Tuesday, 3 January 2012

Sterling Looks for Positive PMI Surprise


As UK markets open for their first trading session of 2012 and funds return from the break to make their first plays of the year, the PMI manufacturing data will be watched closely. It will have an important impact on market sentiment, especially given the debate over UK recession risks. There is the potential for an upside PMI surprise on technical factors which would also trigger an immediate Sterling spike higher as short positions are scaled back.

The PMI data will certainly be important for underlying sentiment, especially as it is one of the earliest pieces of real data available with the manufacturing data on Tuesday followed by the construction and services-sector data over the next two days. There has been a general tone of UK pessimism over the past few weeks as the Euro-zone crisis has hit home, but it remains extremely difficult to quantify the scale of the damage. There is evidence that retail spending levels held relatively firm, but several prominent retailers are rumoured to be in trouble as profit margins come under further pressure and overall survey evidence has been mixed.

The manufacturing series weakened very sharply from the first quarter of 2011, declining from a peak of 62 to below the 50 level in just 6 months. Four of the last five releases have been below the 50 level, but there has been some evidence of stabilisation at 47.6 for December. Any figure below the 46.5 level would signal increased alarm and any outcome below 45 would result in heavy Sterling selling. In contrast, there will relief if there is a figure above 48.5 and Sterling’s safe-haven status would receive an important boost if there is a return to above 50. There will also be safe-haven Sterling support if all three UK surveys show a recovery this week.
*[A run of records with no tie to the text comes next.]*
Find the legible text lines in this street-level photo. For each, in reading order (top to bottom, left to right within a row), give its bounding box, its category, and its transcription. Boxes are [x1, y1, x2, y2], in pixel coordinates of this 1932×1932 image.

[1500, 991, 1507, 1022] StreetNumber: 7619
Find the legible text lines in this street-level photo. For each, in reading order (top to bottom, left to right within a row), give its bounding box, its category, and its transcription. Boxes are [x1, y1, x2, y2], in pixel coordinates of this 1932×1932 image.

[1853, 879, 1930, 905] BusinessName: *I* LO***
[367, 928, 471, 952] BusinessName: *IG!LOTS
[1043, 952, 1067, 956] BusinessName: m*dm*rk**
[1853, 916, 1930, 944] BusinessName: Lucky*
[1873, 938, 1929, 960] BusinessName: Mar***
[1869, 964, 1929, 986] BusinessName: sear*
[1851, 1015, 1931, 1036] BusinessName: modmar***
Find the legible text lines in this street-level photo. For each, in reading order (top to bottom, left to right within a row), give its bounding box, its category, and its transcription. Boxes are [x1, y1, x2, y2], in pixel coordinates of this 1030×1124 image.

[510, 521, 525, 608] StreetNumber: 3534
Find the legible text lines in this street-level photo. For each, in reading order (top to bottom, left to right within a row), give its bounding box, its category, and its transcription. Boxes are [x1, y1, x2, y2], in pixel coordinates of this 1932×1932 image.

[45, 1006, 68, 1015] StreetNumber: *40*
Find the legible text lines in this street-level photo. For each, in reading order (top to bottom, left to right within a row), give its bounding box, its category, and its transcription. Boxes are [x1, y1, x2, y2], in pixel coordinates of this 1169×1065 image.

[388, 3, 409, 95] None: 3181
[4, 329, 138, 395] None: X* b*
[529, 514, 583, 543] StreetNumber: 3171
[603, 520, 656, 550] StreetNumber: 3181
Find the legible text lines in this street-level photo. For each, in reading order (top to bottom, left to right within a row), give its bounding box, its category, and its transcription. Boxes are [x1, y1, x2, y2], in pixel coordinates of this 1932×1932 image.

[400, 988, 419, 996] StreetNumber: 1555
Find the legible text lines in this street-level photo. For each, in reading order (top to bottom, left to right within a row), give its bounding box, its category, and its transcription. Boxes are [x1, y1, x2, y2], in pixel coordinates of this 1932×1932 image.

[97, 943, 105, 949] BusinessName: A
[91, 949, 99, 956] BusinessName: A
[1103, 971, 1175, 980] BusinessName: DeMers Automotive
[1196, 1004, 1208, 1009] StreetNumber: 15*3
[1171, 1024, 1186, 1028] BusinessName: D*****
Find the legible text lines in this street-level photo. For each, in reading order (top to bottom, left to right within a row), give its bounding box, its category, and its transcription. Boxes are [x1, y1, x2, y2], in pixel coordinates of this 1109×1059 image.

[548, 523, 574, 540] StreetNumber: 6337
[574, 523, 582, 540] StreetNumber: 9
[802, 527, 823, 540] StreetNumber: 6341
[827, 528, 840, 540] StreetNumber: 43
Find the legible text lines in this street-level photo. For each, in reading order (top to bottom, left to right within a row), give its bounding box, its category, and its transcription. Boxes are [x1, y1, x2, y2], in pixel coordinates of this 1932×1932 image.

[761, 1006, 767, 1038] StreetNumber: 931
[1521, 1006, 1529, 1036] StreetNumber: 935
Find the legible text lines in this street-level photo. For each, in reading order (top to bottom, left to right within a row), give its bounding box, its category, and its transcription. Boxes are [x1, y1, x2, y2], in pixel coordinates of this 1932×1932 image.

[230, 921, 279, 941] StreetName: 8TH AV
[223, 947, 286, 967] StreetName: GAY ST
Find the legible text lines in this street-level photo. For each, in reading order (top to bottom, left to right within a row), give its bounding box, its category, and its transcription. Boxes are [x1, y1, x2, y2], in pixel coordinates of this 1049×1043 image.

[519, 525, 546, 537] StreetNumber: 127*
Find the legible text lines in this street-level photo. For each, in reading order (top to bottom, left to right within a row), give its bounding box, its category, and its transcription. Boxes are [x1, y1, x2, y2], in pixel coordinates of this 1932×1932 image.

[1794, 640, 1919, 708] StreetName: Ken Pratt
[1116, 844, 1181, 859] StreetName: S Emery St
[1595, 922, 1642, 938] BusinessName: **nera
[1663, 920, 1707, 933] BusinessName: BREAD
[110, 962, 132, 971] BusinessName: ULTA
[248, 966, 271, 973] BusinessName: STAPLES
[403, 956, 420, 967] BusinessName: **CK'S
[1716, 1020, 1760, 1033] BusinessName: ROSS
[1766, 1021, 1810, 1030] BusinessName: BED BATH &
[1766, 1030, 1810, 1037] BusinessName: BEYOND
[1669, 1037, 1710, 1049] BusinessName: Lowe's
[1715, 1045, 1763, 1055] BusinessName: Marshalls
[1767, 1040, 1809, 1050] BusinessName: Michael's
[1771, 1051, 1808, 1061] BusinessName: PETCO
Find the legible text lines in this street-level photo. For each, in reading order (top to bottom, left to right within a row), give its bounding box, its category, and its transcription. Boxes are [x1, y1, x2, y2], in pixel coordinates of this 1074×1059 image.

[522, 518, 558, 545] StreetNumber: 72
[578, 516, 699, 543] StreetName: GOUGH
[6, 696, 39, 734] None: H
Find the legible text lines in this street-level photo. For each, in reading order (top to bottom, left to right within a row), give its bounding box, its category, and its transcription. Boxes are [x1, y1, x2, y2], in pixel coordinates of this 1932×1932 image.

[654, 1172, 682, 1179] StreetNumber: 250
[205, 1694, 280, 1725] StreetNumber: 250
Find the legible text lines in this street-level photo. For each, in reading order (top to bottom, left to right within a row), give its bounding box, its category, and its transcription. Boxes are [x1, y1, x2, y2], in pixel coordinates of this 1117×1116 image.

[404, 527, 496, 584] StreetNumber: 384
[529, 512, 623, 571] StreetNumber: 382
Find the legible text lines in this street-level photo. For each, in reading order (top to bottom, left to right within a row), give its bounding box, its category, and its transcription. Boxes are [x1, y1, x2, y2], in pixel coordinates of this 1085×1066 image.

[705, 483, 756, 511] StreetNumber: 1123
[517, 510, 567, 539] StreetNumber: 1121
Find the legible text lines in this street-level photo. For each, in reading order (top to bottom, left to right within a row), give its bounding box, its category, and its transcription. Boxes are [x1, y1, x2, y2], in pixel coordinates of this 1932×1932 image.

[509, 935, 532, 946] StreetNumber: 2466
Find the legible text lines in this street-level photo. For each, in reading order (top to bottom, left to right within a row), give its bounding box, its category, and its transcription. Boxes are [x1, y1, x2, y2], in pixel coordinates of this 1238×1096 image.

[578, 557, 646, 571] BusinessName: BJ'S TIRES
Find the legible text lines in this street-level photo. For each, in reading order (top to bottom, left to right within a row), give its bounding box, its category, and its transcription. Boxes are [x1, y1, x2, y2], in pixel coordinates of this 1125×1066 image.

The Bank of England is always extremely wary of making policy changes around year-end, especially as data releases can be prone to large distortions given the difficulties in accounting for a surge in spending surrounding the Christmas period. It is, therefore, unlikely that the PMI surveys will trigger any immediate central bank response unless there is an extremely weak figure. The data will be important in setting the underlying market tone, especially as the Bank of England will certainly consider further quantitative easing in February.

Although the data is seasonally adjusted, there can be big monthly distortions caused by weather-related conditions or holidays and there could be a crucial impact this year. December 2010 was extremely cold in the UK with record-low temperatures which disrupted activity in all sectors of the economy and there was a notable impact on the construction sector. The conditions in 2011 could hardly have been different with temperatures close to record highs. This will inevitably have had a positive impact on the economy as climate-sensitive areas such as construction and transport will have been able to work longer which will have had a knock-on positive impact in other areas of the economy and should have a significant impact in boosting the index.